── TEXTO EXTRAÍDO ──

Devocional Diario con Derek Prince #4 // El lugar de madurez

Devocional Diario con Derek Prince #4 // El lugar de madurez

image_pdfimage_print

La última palabra de Jesús: el punto culminante del evangelio

La última palabra de Jesús a sus discípulos antes de sufrir y morir en la cruz se encuentra en los últimos dos versículos de Juan 17. Este pasaje es considerado el punto culminante de todo el propósito del evangelio, ya que resume la razón última por la que Jesús vino al mundo y la meta hacia la cual conduce la vida del creyente.

Jesús revela el Padre a sus discípulos

En la oración que Jesús hizo, se refiere a sus discípulos y reconoce que el Padre lo envió. En esa misma oración, Jesús explica que el Padre le dio a conocer quién es, y que continuará revelándolo para que el amor con el que el Padre lo amó esté en ellos, y Él mismo esté en ellos. En Juan 17:25-26, Jesús deja claro que la misión principal es dar a conocer la naturaleza del Padre y establecer una conexión íntima con Él.

El nombre que Jesús vino a revelar

El nombre que Jesús vino a revelar fue el Padre. En el Antiguo Testamento, la palabra “padre” se usaba muy pocas veces como título para referirse a Dios. Por eso, solo el Hijo podía revelar completamente al Padre. Jesús no solo habló del Padre, sino que lo mostró, lo hizo visible y comprensible para los seres humanos.

El objetivo final del evangelio: una relación de amor con Dios

El objetivo final del evangelio es establecer una relación de amor con Dios, en la que Dios nos ama de la misma manera en que ama a Jesús, y nosotros amamos a Dios con el mismo amor con el que Jesús lo ama. Esta relación no se limita a un sentimiento religioso, sino que implica una unión profunda y real con Dios, que nos permite ser parte de la familia de Dios.

───
── ENTRADAS DADAS ──

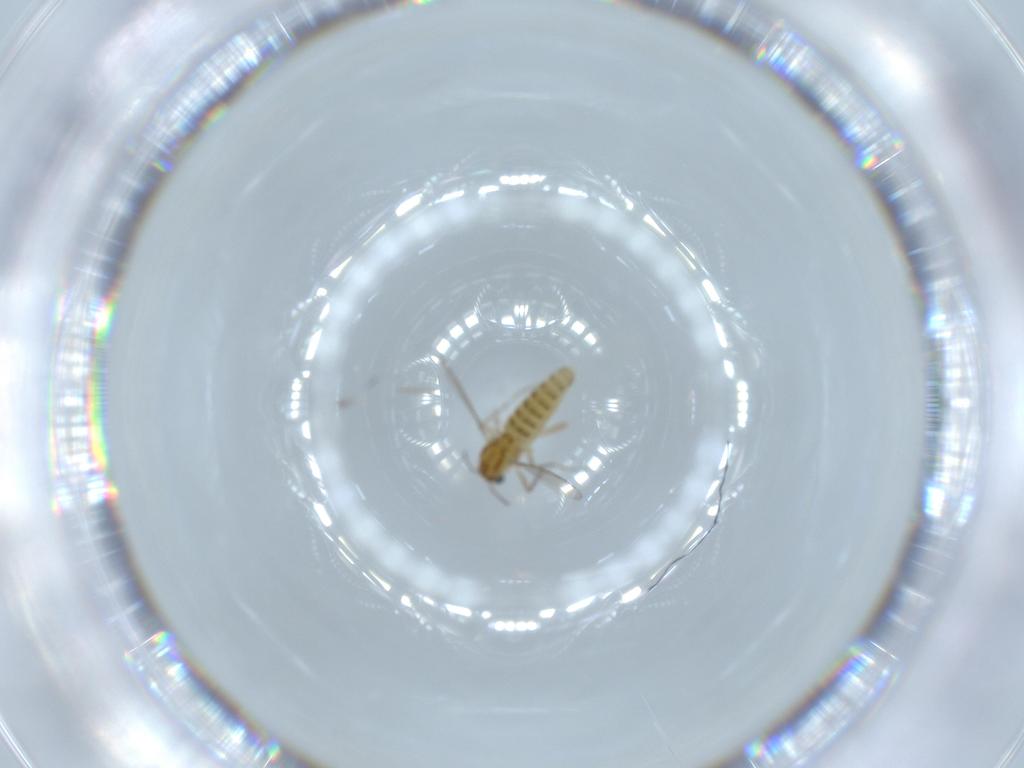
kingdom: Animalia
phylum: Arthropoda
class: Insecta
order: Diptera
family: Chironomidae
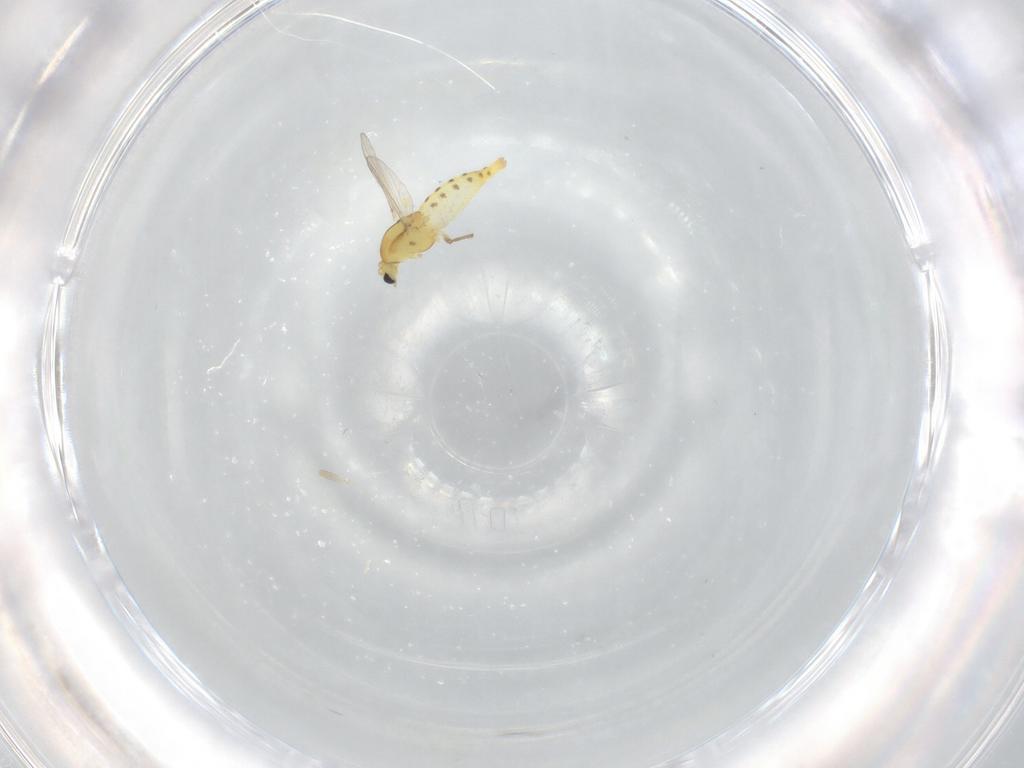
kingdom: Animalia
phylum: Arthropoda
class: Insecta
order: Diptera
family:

───
── ENTRADAS DADAS ──

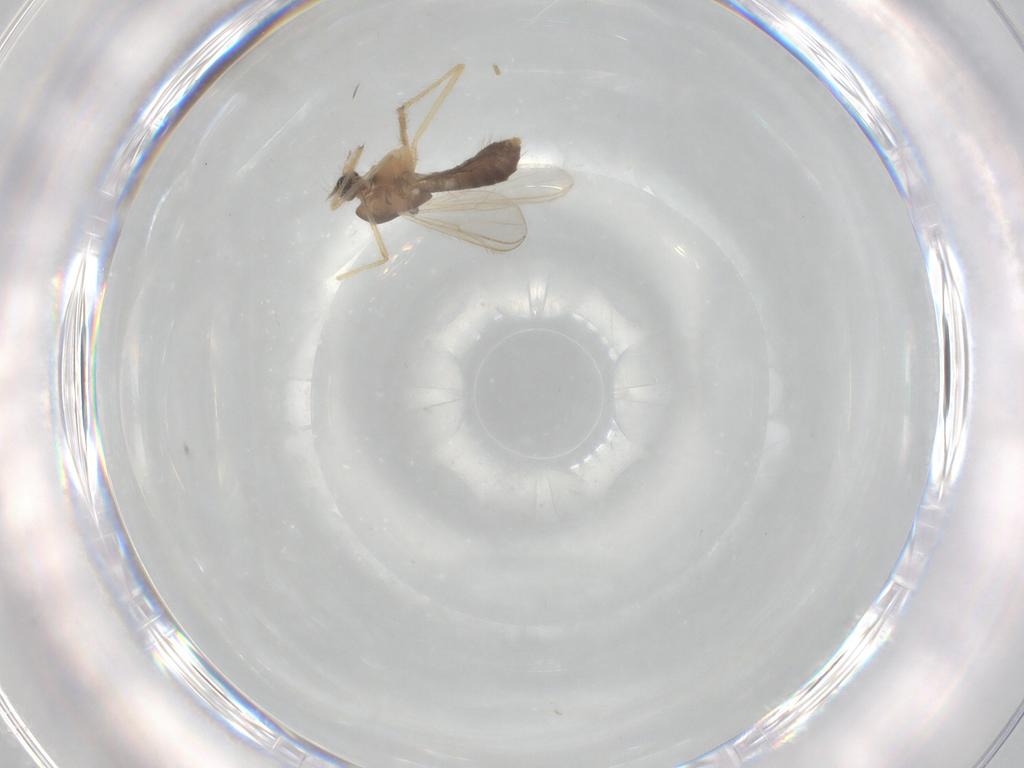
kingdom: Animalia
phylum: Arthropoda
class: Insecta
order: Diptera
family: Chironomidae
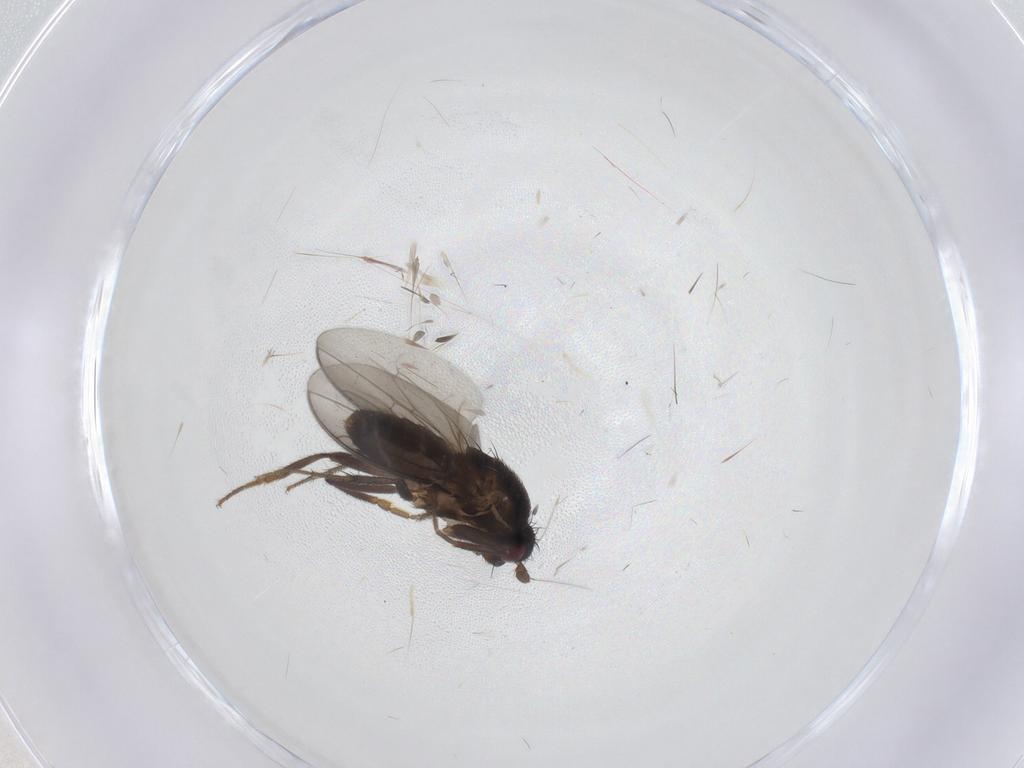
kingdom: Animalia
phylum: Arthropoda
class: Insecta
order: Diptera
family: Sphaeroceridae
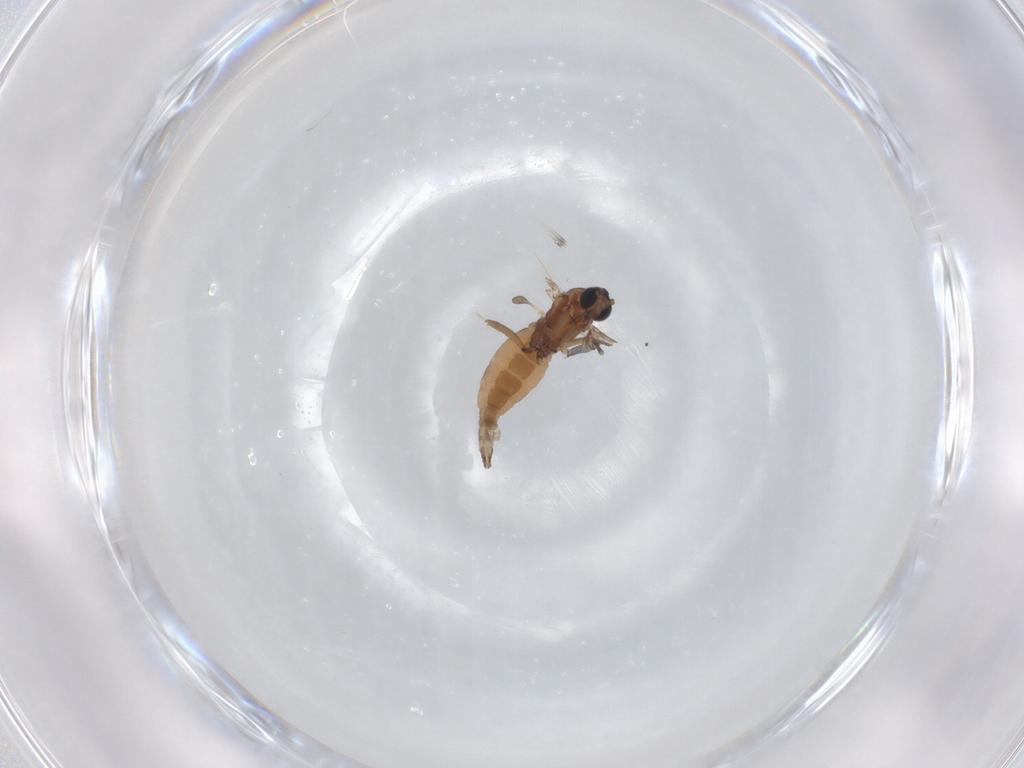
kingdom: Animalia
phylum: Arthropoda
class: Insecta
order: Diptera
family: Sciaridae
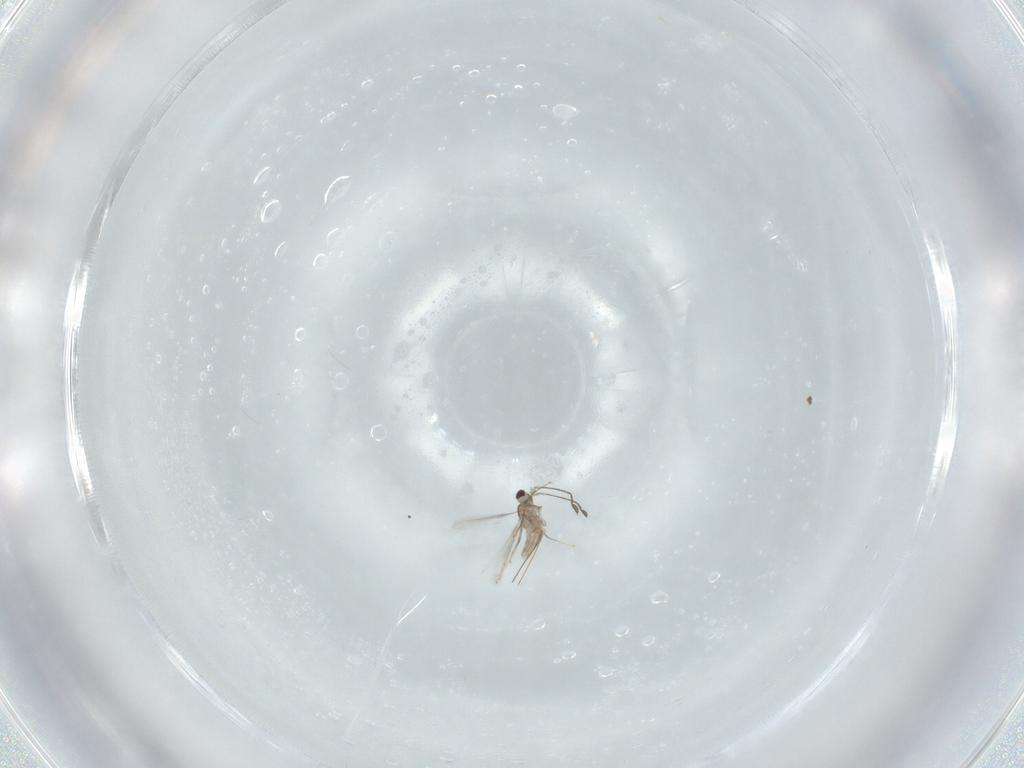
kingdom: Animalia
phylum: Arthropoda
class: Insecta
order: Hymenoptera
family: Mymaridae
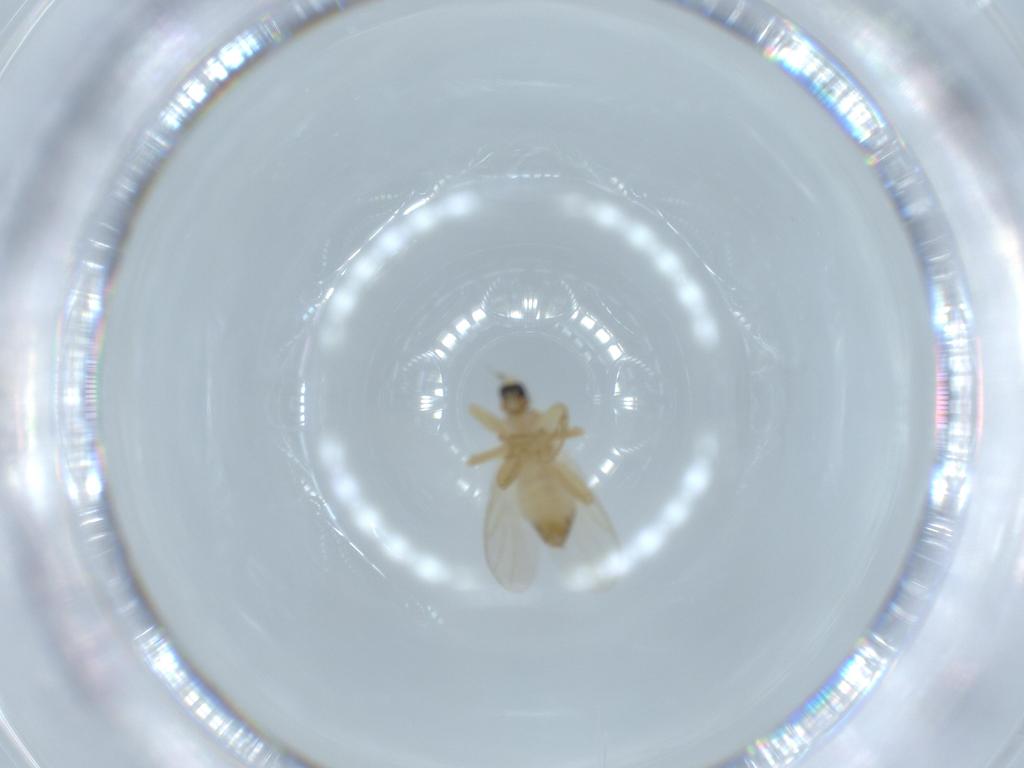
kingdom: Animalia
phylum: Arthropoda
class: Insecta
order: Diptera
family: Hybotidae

───

_TU TAREA_.
Sigue escribiendo el texto sobre Juan 17 a partir de su última frase. Las entradas no tienen nada que ver con el texto sobre Juan 17.

_RESULTADO OBTENIDO_.
Una relación que supera lo que podemos imaginar

La relación con Dios como Padre es la misma relación que Jesús tiene con Él. Esto significa que podemos amar a Dios con el mismo amor con el que Jesús lo ama, y esto constituye un propósito y objetivo final que va más allá de lo que nuestra mente humana puede concebir. Es un llamado a una vida transformada por el amor divino, donde el creyente vive desde una realidad espiritual profunda y plena.

La adopción como hijos de Dios

El propósito final es llegar a una relación de amor con Dios como Padre porque hemos sido adoptados como hijos de Dios. Esta adopción no es un concepto secundario, sino el centro mismo del evangelio. Todo lo demás es secundario en comparación con este llamado a ser parte de la familia de Dios, vivir en comunión con el Padre y experimentar el amor que Jesús reveló.